START SOURCE MATERIAL

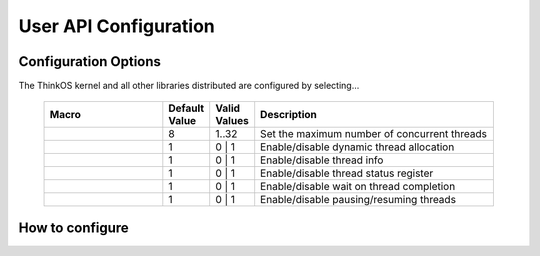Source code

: ========================
 User API Configuration
========================

.. default-domain:: c

.. describe:: #ifndef __THINKOS_KERNEL__
	#include <thinkos/kernel.h>

Configuration Options
---------------------

The ThinkOS kernel and all other libraries distributed are configured by selecting...


	.. list-table::
		:widths: 50 10 10 100
		:header-rows: 1
		:align: left 

		*	- Macro
			- Default Value
			- Valid Values
			- Description

		*	- .. c:macro:: THINKOS_THREADS_MAX
			- 8
			- 1..32
			- Set the maximum number of concurrent threads

		*	- .. c:macro:: THINKOS_ENABLE_THREAD_ALLOC
			- 1
			- 0 | 1
			- Enable/disable dynamic thread allocation

		*	- .. c:macro:: THINKOS_ENABLE_THREAD_INFO
			- 1
			- 0 | 1
			- Enable/disable thread info

		*	- .. c:macro:: THINKOS_ENABLE_THREAD_STAT
			- 1
			- 0 | 1
			- Enable/disable thread status register

		*	- .. c:macro:: THINKOS_ENABLE_JOIN
			- 1
			- 0 | 1
			- Enable/disable wait on thread completion

		*	- .. c:macro:: THINKOS_ENABLE_PAUSE
			- 1
			- 0 | 1
			- Enable/disable pausing/resuming threads



How to configure
----------------


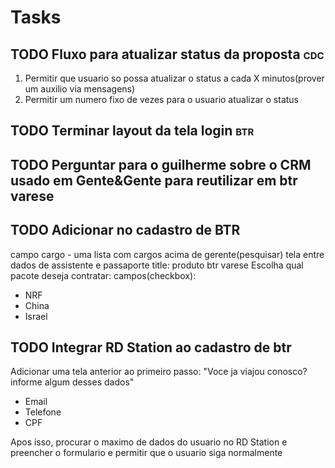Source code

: * Tasks
** TODO Fluxo para atualizar status da proposta                         :cdc:
   DEADLINE: <2021-06-23 Wed 12:00>
 :LOGBOOK:
 CLOCK: [2021-06-21 Mon 16:09]--[2021-06-21 Mon 16:19] => 00:10
 :END:
 1. Permitir que usuario so possa atualizar o status a cada X minutos(prover um auxilio via mensagens)
 2. Permitir um numero fixo de vezes para o usuario atualizar o status
** TODO Terminar layout da tela login                                   :btr:
   DEADLINE: <2021-06-23 Wed 18:00>
** TODO Perguntar para o guilherme sobre o CRM usado em Gente&Gente para reutilizar em btr varese
   DEADLINE: <2021-06-23 Wed 13:00>
** TODO Adicionar no cadastro de BTR
   DEADLINE: <2021-06-23 Wed 16:00>
 campo cargo - uma lista
 com cargos acima de gerente(pesquisar)
 tela entre dados de assistente e passaporte
 title: produto btr varese
 Escolha qual pacote deseja contratar:
 campos(checkbox):
 - NRF
 - China
 - Israel
** TODO Integrar RD Station ao cadastro de btr
   DEADLINE: <2021-06-23 Wed 16:00>
 Adicionar uma tela anterior ao primeiro passo:
 "Voce ja viajou conosco? informe algum desses dados"
 - Email
 - Telefone
 - CPF
 Apos isso, procurar o maximo de dados do usuario no RD Station e preencher o formulario e permitir que o usuario siga normalmente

END SOURCE MATERIAL

• **TASK PROMPT**:
Every record, word for word, should be given back without its pictures.

• **RESPONSE FOR THIS EXERCISE**:
Source code

: ========================
 User API Configuration
========================

.. default-domain:: c

.. describe:: #ifndef __THINKOS_KERNEL__
	#include <thinkos/kernel.h>

Configuration Options
---------------------

The ThinkOS kernel and all other libraries distributed are configured by selecting...


	.. list-table::
		:widths: 50 10 10 100
		:header-rows: 1
		:align: left 

		*	- Macro
			- Default Value
			- Valid Values
			- Description

		*	- .. c:macro:: THINKOS_THREADS_MAX
			- 8
			- 1..32
			- Set the maximum number of concurrent threads

		*	- .. c:macro:: THINKOS_ENABLE_THREAD_ALLOC
			- 1
			- 0 | 1
			- Enable/disable dynamic thread allocation

		*	- .. c:macro:: THINKOS_ENABLE_THREAD_INFO
			- 1
			- 0 | 1
			- Enable/disable thread info

		*	- .. c:macro:: THINKOS_ENABLE_THREAD_STAT
			- 1
			- 0 | 1
			- Enable/disable thread status register

		*	- .. c:macro:: THINKOS_ENABLE_JOIN
			- 1
			- 0 | 1
			- Enable/disable wait on thread completion

		*	- .. c:macro:: THINKOS_ENABLE_PAUSE
			- 1
			- 0 | 1
			- Enable/disable pausing/resuming threads



How to configure
----------------


Source code

: * Tasks
** TODO Fluxo para atualizar status da proposta                         :cdc:
   DEADLINE: <2021-06-23 Wed 12:00>
 :LOGBOOK:
 CLOCK: [2021-06-21 Mon 16:09]--[2021-06-21 Mon 16:19] => 00:10
 :END:
 1. Permitir que usuario so possa atualizar o status a cada X minutos(prover um auxilio via mensagens)
 2. Permitir um numero fixo de vezes para o usuario atualizar o status
** TODO Terminar layout da tela login                                   :btr:
   DEADLINE: <2021-06-23 Wed 18:00>
** TODO Perguntar para o guilherme sobre o CRM usado em Gente&Gente para reutilizar em btr varese
   DEADLINE: <2021-06-23 Wed 13:00>
** TODO Adicionar no cadastro de BTR
   DEADLINE: <2021-06-23 Wed 16:00>
 campo cargo - uma lista
 com cargos acima de gerente(pesquisar)
 tela entre dados de assistente e passaporte
 title: produto btr varese
 Escolha qual pacote deseja contratar:
 campos(checkbox):
 - NRF
 - China
 - Israel
** TODO Integrar RD Station ao cadastro de btr
   DEADLINE: <2021-06-23 Wed 16:00>
 Adicionar uma tela anterior ao primeiro passo:
 "Voce ja viajou conosco? informe algum desses dados"
 - Email
 - Telefone
 - CPF
 Apos isso, procurar o maximo de dados do usuario no RD Station e preencher o formulario e permitir que o usuario siga normalmente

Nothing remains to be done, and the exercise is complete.